> [Exercise tasks]
1 – Please list the three means that the page layout reply says can break up walls of text on a long sales page.
2 – Which book does the page layout reply recommend, and who wrote it?

-- Supplied text follows --

People read left to right. You want to lay out the text in a way that is
comfortable for the human eye. Center alignment is great when you have short
messages that can be read without shifting focus. It's not good to use when it
extends beyond the breadth at which the eye can read without moving. It's just
not what people are used to doing when they read blocs of text. Eye movement
generates eyestrain, and people get annoyed when their eye strains to read, so
they're more likely to get distracted and press 'back.'

It can still be in the center column, but it should still be left aligned.

It helps to think about it in terms of the eye's physical movements over a
page.

>One of the problems I aimed to solve was to reduce the "wall of text" effect
by splitting it up into tabs. How can I improve this without losing sight of
that goal?

Yeah, I understand your intent. If you want more substantiation you can run a
user test to see if people understand the layout and click through.

You can also read the classic 'Don't Make Me Think' by Steve Krug, which
explains why this sort of design element which seems to save space tends to
confuse users. While it's an older book, the advice still holds up.

You can achieve a similar result with a more modern 'long sales page' (ex.
[https://basecamp.com/](https://basecamp.com/)). The walls of text can be
broken up with headings, subheadings, and evocative images.

The reason why you see the signup buttons multiple times there is to give the
user a chance to convert at each stage. If the user isn't ready to sign up
yet, they scroll down, get a few more reasons why they should sign up, and
then repeat until they either close the tab, sign up, or click through for
more information about why they should sign up.

>What is the supporting copy?

The text that supports your sales pitch under the different tabs that's giving
the reader a reason why they should try your product. Try to condense the
sentences so that only the strongest points remain, and then build out from
there.

-- Supplied text concluded --
-- Listed entries follows --

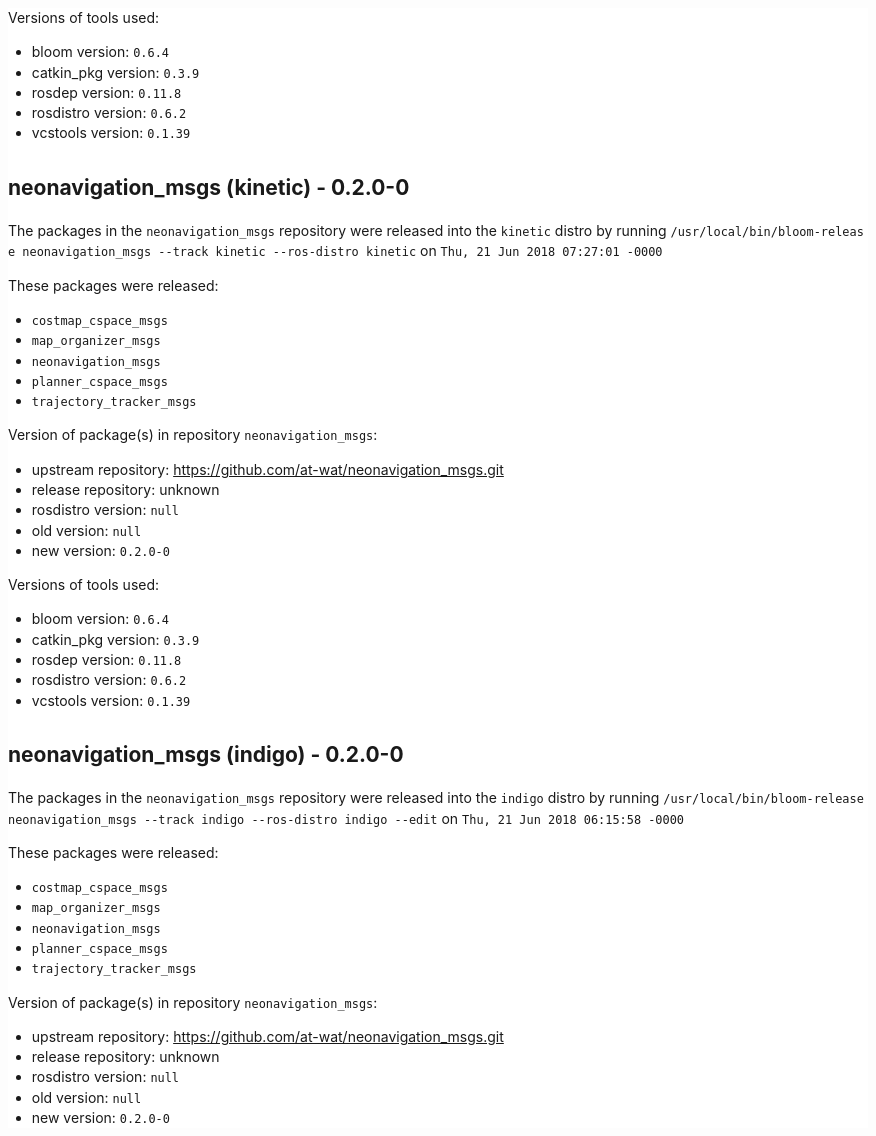 Versions of tools used:

- bloom version: `0.6.4`
- catkin_pkg version: `0.3.9`
- rosdep version: `0.11.8`
- rosdistro version: `0.6.2`
- vcstools version: `0.1.39`


## neonavigation_msgs (kinetic) - 0.2.0-0

The packages in the `neonavigation_msgs` repository were released into the `kinetic` distro by running `/usr/local/bin/bloom-release neonavigation_msgs --track kinetic --ros-distro kinetic` on `Thu, 21 Jun 2018 07:27:01 -0000`

These packages were released:
- `costmap_cspace_msgs`
- `map_organizer_msgs`
- `neonavigation_msgs`
- `planner_cspace_msgs`
- `trajectory_tracker_msgs`

Version of package(s) in repository `neonavigation_msgs`:

- upstream repository: https://github.com/at-wat/neonavigation_msgs.git
- release repository: unknown
- rosdistro version: `null`
- old version: `null`
- new version: `0.2.0-0`

Versions of tools used:

- bloom version: `0.6.4`
- catkin_pkg version: `0.3.9`
- rosdep version: `0.11.8`
- rosdistro version: `0.6.2`
- vcstools version: `0.1.39`


## neonavigation_msgs (indigo) - 0.2.0-0

The packages in the `neonavigation_msgs` repository were released into the `indigo` distro by running `/usr/local/bin/bloom-release neonavigation_msgs --track indigo --ros-distro indigo --edit` on `Thu, 21 Jun 2018 06:15:58 -0000`

These packages were released:
- `costmap_cspace_msgs`
- `map_organizer_msgs`
- `neonavigation_msgs`
- `planner_cspace_msgs`
- `trajectory_tracker_msgs`

Version of package(s) in repository `neonavigation_msgs`:

- upstream repository: https://github.com/at-wat/neonavigation_msgs.git
- release repository: unknown
- rosdistro version: `null`
- old version: `null`
- new version: `0.2.0-0`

-- Listed entries concluded --

> [Results for the exercise]
1 – Headings, subheadings, and evocative images.

2 – "Don't Make Me Think" by Steve Krug.